Remarkable rates of colonisation with high-level fluroquinolone resistance were reported among multidrug resistant community Enterobacterial isolates in the current study which also highlighted the presence of these resistant determinants within environmental isolates.

Acquisition of resistance genes could be a natural process in the microorganism and the competing environment helps their maintenance in subsequent generations. However, the main concern in this phenomenon is how this gene transfers and their persistence affects the clinical settings and treatment alternatives. This kind of study not only identifies the resistance determinants but also predict their mobilization, source of acquisition, origin and evolution. As quinolone remains mostly prescribed oral antibiotics, the resistance against this group especially in community infection leads into severe clinical implications. Thus, the present study can be concluded that the presence of these plasmid mediated quinolone resistance determinants in environmental isolates particularly aac(6/)Ib-cr is indicative of its ability of persistence ,thus causing significant health hazard. Also the source of these genes could be from normal gut flora which is acquired during infection followed by a course of quinolone therapy, released into the environment through faecal contamination or vice versa.

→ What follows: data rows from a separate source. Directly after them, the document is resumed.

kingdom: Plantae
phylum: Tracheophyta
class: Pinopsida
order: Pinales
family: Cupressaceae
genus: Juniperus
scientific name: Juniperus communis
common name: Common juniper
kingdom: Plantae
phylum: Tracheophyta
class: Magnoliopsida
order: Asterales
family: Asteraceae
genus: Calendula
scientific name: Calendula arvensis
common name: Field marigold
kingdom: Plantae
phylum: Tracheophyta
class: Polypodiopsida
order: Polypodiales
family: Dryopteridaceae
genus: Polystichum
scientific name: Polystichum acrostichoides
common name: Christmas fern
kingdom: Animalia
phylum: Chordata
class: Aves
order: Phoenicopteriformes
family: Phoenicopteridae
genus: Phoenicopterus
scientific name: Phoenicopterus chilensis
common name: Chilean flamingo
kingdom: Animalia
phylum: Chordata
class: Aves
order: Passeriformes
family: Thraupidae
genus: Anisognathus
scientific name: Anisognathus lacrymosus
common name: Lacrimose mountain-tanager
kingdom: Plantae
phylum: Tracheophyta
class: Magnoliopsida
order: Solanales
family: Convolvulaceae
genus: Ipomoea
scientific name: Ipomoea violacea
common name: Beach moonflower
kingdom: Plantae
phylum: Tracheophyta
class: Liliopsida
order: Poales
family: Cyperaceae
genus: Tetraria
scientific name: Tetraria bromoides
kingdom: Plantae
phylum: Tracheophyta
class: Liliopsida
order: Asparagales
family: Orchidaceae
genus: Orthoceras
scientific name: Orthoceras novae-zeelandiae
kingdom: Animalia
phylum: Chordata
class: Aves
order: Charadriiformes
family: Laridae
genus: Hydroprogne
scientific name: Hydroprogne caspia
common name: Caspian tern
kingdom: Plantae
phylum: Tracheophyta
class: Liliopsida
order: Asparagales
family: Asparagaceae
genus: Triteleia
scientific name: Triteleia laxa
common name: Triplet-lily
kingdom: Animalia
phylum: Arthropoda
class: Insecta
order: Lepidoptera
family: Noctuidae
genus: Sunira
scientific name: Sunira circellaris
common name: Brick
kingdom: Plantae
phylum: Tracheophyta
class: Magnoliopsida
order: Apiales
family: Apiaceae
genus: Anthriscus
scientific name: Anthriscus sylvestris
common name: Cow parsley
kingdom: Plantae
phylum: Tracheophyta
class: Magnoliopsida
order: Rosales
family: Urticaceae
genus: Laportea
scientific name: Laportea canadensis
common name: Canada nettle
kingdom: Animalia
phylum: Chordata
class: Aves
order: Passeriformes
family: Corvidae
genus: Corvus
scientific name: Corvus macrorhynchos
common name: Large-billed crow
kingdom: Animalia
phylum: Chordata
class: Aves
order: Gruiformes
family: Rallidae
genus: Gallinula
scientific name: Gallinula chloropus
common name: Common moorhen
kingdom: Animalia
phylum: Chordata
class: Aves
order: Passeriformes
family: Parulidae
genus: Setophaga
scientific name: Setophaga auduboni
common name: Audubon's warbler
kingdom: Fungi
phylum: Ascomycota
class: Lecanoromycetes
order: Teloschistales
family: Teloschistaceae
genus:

Proper measures should be adopted in public health and hygiene management. So as the trace and prevent the expansion of this health hazard in community environment.

Financial Support

Department of Bio- technology (DBT-NER, Twinning) Government of India

Conflict of Interest

None to declare


The authors would like to acknowledge the help of Dr. Piyush Pandey, HOD Microbiology, Assam University for providing infrastructure as well as the financial support provided by Department of Biotechnology (DBT-NER twinning Scheme) to carry this study. Authors also acknowledge the Assam University Biotech Hub for providing laboratory facility to complete this work.